Many advisors would agree that their clients need individual disability insurance (IDI). However, many of these same advisors choose not to sell it. This could be because they do not feel informed enough about the product. Maybe they do not want to dilute their focus on their primary area of expertise. Or it may be that they simply do not know an effective way to transition the conversation to IDI.
Anyone who depends on income to pay the bills and maintain a standard of living needs to protect that income. What if a client gets sick or injured and is unable to work? The last thing you as the financial advisor want to hear is a disabled client asking, “Why didn’t you warn me?”
I have heard some advisors openly admit that they know they need to sell IDI. Some even express fear that they may be missing an opportunity to protect their clients’ incomes. They are just not sure how to incorporate IDI into their sales. Fortunately, there are simple and effective ways to add IDI to your practice. After hearing advisors tell me the following perceived stumbling blocks to selling IDI, I have some advice on how you can position the product efficiently and effectively.

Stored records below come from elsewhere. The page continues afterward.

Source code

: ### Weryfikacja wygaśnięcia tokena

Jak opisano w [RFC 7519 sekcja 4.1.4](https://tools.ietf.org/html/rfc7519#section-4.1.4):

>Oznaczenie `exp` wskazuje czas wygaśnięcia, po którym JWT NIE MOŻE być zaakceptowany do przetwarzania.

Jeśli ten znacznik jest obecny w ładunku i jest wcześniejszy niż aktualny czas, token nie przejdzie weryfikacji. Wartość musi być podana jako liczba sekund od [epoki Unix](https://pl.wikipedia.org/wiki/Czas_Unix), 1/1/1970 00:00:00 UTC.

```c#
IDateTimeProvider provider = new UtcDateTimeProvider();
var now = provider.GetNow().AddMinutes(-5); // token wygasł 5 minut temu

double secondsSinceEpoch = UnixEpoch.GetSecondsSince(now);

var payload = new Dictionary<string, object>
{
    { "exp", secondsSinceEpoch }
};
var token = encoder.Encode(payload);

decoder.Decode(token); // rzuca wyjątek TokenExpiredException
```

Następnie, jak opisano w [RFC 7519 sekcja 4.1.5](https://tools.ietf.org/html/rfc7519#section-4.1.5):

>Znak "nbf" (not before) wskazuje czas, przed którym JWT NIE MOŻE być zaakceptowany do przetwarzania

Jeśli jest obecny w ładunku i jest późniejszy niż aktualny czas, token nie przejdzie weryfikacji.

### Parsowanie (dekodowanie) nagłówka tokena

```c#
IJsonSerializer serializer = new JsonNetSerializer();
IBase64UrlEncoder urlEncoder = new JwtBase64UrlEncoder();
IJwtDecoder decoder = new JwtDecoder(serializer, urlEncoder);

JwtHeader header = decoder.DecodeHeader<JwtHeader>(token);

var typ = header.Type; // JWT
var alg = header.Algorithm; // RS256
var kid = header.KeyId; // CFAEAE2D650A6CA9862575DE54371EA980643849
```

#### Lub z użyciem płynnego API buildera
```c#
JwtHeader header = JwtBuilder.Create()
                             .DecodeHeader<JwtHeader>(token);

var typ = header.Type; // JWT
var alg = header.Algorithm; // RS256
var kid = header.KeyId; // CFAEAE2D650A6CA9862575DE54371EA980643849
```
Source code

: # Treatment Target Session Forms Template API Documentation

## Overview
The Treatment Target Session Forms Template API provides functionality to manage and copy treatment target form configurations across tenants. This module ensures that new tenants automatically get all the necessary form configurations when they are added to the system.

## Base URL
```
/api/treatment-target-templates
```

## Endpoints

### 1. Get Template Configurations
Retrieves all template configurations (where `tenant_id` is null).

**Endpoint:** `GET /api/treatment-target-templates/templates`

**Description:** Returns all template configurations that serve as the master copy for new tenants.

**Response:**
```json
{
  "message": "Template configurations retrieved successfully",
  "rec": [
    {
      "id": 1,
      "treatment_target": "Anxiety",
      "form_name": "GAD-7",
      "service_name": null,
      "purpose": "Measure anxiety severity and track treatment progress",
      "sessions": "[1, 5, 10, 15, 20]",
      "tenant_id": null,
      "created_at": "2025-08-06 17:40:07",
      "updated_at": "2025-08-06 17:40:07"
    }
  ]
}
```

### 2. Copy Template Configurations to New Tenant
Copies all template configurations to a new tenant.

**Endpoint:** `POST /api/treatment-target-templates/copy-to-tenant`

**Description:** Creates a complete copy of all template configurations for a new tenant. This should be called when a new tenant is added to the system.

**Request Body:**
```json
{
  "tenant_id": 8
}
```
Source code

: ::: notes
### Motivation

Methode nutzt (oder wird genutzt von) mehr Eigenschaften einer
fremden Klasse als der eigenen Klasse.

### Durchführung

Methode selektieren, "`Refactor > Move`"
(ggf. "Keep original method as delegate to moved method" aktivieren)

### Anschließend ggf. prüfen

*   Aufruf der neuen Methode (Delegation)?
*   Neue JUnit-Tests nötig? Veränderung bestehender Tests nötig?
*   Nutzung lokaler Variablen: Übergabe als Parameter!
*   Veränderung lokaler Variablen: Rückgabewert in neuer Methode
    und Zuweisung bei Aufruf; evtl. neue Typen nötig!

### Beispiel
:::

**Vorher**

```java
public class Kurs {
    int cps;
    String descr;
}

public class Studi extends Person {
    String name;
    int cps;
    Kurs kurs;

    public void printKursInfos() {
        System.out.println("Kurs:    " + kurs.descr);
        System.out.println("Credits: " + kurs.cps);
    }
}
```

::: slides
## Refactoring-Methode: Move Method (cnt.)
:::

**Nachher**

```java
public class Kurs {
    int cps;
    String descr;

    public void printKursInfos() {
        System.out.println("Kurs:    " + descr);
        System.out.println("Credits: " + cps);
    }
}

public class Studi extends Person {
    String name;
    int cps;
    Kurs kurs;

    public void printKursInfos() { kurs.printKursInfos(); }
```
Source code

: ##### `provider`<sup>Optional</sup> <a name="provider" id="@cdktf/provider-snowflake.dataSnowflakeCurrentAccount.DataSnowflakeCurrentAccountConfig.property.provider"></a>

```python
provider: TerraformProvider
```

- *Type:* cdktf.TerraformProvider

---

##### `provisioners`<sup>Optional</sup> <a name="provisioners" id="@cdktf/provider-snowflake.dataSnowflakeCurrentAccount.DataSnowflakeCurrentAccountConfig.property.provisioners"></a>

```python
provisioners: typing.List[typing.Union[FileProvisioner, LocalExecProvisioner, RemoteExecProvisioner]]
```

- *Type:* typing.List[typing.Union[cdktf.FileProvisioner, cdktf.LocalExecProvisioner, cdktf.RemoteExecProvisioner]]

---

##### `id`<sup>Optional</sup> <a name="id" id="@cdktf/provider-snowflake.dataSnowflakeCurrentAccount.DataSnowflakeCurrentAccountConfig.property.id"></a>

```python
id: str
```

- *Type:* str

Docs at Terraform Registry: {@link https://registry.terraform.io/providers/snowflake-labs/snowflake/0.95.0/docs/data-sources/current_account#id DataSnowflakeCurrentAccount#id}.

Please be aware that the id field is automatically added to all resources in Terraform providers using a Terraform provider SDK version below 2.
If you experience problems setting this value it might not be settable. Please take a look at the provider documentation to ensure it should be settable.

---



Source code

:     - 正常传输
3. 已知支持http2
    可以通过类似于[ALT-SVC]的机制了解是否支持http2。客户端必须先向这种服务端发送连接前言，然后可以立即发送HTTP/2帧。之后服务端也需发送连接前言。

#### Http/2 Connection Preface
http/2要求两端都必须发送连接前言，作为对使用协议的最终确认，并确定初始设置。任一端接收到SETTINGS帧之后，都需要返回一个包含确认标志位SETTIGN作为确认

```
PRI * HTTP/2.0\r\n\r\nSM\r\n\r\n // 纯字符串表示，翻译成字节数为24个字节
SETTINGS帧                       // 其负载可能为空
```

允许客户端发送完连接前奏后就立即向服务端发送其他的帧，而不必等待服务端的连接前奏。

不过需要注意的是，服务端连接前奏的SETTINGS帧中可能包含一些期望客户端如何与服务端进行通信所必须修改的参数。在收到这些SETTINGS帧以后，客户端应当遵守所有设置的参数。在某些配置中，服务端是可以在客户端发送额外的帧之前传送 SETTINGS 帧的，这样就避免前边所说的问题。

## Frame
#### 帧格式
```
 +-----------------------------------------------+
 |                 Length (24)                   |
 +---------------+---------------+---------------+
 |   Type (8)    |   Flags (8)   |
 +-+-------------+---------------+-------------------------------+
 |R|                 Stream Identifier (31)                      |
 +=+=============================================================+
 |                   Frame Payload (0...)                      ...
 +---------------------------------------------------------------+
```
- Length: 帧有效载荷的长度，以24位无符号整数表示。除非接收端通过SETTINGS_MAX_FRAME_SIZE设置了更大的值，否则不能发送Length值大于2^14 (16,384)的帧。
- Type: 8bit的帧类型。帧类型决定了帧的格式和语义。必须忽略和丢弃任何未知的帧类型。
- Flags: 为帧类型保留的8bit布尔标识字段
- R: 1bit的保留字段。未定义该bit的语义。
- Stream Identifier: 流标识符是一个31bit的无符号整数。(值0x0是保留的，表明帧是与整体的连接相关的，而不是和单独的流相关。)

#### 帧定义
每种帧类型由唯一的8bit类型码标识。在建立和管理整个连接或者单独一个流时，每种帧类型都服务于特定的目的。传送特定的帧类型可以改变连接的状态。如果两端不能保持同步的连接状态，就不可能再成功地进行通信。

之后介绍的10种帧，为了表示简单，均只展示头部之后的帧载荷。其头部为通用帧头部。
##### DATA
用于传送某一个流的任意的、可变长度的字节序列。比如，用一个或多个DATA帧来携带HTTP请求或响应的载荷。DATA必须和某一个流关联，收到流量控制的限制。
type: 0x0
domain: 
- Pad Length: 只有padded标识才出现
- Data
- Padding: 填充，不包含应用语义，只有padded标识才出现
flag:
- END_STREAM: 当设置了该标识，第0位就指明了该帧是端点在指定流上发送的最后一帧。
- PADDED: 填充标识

1. Where do I start the conversation?
My assumption is that advisors who are meeting prospects for the first time will always lead with their strength. That strength is the product or service they know best, which drives the majority of their revenue. This may come with a practiced conversation starter, allowing for a skilled opening and high engagement from prospects regarding how the product can help fill a need they have.
In my talks with advisors over the years, I have picked up some effective ways to transition from other products to a conversation about IDI. Just knowing where to start — how to get people thinking about their need for income protection — is the first and most important step in selling IDI.
Here are five examples of how to pivot from different products to IDI:
Financial plans with periodic contributions
“The best financial plan in the world will survive only as long as your income survives. Before we part today, let’s agree on a plan to make sure your income will continue even if you cannot work. Otherwise, all this planning we just did could be for naught.”
“Congratulations on getting this life insurance policy in place. If you are not here to provide for your family, they will still have a source of income. However, what if you get seriously sick or injured and survive? You might not be able to work for years, if ever. Who will take care of you and your family then?”
Individual health insurance
“This health insurance will make sure the doctor, hospital and pharmacy get paid. But if you get seriously sick or hurt, who will make sure you get paid? Let’s talk about how to protect your income if you are not able to work.”
Long-term care insurance
“It is likely that the need for long-term care will arise late in life. But what if some serious illness or accident strikes during your working years? Wouldn’t you need your income to continue?”
Group long-term disability (LTD)
In this instance, consider talking with your employer clients and discuss layering IDI on top of existing coverage they might have with you. “Group LTD is a great foundation of protection for your employees. But, as you know, the group plan is structured in a way that does not fully cover your executive team and other higher-earning employees. Let’s look at filling in the gaps left by group LTD with individual disability insurance.”
2. Whom do I target?
Not everyone on your client roster is a candidate for IDI. People with high net worth (more than $10 million), those who are older than 60 or who derive most or all of their income from passive sources (e.g., ownership of rental properties) are not eligible for or simply do not need IDI.
However, clients younger than 60 who generate most, or all, of their earnings through full-time work and depend on those earnings to maintain their standard of living need income protection. The best prospects for IDI are business owners and people in white-collar occupations with above-average incomes.
3. I am not an IDI expert.
Fear of the unknown can be a big sales inhibitor. IDI contracts, with their unique array of provisions and choices, may seem daunting at first glance. Many advisors are reluctant to begin discussing a product they are not completely comfortable with, and they are hesitant to commit the time it takes to become an IDI expert.
First, focus on the need, not the solution. Job one is to get your clients to agree that they would, in fact, suffer financial loss — or even ruin — if an illness or injury left them unable to work for an extended period of time.
Second, rely on one of the many IDI brokerage agencies around the country to be your expert for IDI case design, proposal assistance and support. There is nothing wrong with saying to a client, “I am going to take your information back to my office and work on putting some proposals together for you.” If you send the IDI brokerage office the client’s basic information, that office will put together recommended designs and proposals for you.
4. This will distract from my core business.
Advisors often balk at devoting precious time to introducing a new product for fear that their core business will be diluted. If that is stopping you from selling IDI, consider teaming up with an IDI expert as a referral resource and split commissions. This obviously needs to be someone you know, like and trust. For help in finding potential producers, ask your IDI brokerage agency. If you get your clients sensitized to the need for income protection, it is a perfectly natural step to say, “I will have my IDI specialist contact you.”
There is too much at stake for your clients’ well-being to avoid the IDI conversation. Armed with proven transition statements and your own firm belief in the need for this important piece of financial protection, you can succeed in the IDI arena.